Bacteria that carry a plasmid with an ampicillin resistance gene (or any
other antibiotic resistance gene), as well as a few other genes, do not
compete favorably with wild-type bacteria under nonselective conditions
that lack the extra DNA. It takes time and energy to replicate and
repair DNA and since the fastest reproducing bacteria wins, if a bacteria
can dump extraneous, nonessential DNA, it is better off. In addition, as
with any gene in any creature, if a gene is not essential and doesn't
confer a selective advantage given a certain set of environmental
conditions, then it can sustain mutations without adversely affecting the
host. With an antibiotic resistance gene, if the bacteria carrying it
are not being challenged by antibiotic, then the gene, under these
conditions, is of no advantage and is just dead weight. It can mutate
beyond recognition and not hurt the bacteria at all. That is not to say
that it will have a higher REAL rate of mutation, which remains 10-7, its
just that errors in extraneous DNA, being harmless, do not prevent
bacterial propagation. Until the bacteria eliminates the burdensome DNA,
it will be mutated at no cost to the host.
> I suppose my question really boils down to, given a medium
> which does not favour a specific gene, what is the average number of
> generations needed for that gene to be mutated out?
That is actually a very complicated question.

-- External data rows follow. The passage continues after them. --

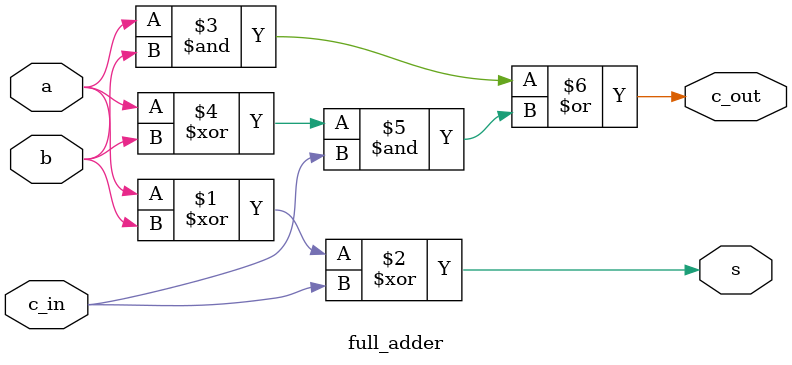
<source format=v>
module full_adder (
  input  c_in ,
  input  a    ,
  input  b    ,
  output s    ,
  output c_out
);

  assign s = a ^ b ^ c_in;
  assign c_out = a & b | (a ^ b) & c_in;

endmodule
</source>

Some mutations within a
gene will be silent (have no affect one way or another), most others will
be deleterious, and a very few may improve function. A mutation could
affect the shape of the resulting protein, or alter the promoter that
controls when and if the gene is expressed (it could be turned on
uncontrollably, sucking up resources or otherwise hurting normal
physiology), or it could be altered so as to never turn on. The ultimate
answer would require knowledge of what parts of the gene sequence are
absolutely essential for normal function and the total length of the
gene. From this info you could then calculate the average number of
replication cycles required for a deleterious mutation to occur within
The rate of mutation, of course, could be increased by environmental
factors too, like concentrations of heavy metals, background radiation
levels, etc. I'm sorry, but I cannot give you a solid answer on this one.

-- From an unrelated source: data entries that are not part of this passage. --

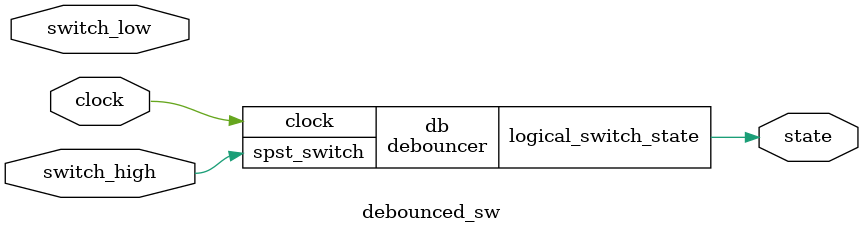
<source format=v>
module debouncer (
  input clock,
  input spst_switch,
  output reg logical_switch_state
);

reg switch_state;
// Synchronize the switch input to the clock
reg PB_sync_0;
always @(posedge clock) PB_sync_0 <= spst_switch;
reg PB_sync_1;
always @(posedge clock) PB_sync_1 <= PB_sync_0;

// Debounce the switch
reg [31:0] PB_cnt;
always @ (posedge clock)
if (switch_state == PB_sync_1)
  PB_cnt <= 0;
else
begin
  PB_cnt <= PB_cnt + 1;
  if(PB_cnt == 20'hfffff) switch_state <= ~switch_state; 
end

always @ (negedge clock) begin
  logical_switch_state <= !switch_state;
end
endmodule

module debounced_sw (
  input clock, input switch_high, input switch_low, output state,
);

  debouncer db (clock, switch_high, state);
endmodule

</source>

> ...I suppose that most macroscopic
> organisms have lots and lots of redundant genes...
Redundancy does exists but not for all genes. It depends on the function
of the gene product. Ribosomes, used in translation of genes, are
generally multicopy. Any gene product that is needed in high
concentration are often multicopy.
> Hmm... I suppose
> I really should read an intro to genetics. Any suggestions?
There are lots of possible books. The Molecular Biology of the Gene is
one (a textbook and the authors I cannot recall), Genes V is another,
Recombinant DNA by Watson, Gilman, Witkowski, and Zoller, many
biochemistry texts, etc. The Recombinant DNA book is especially a nice
source of basic information about various recombinant DNA techniques.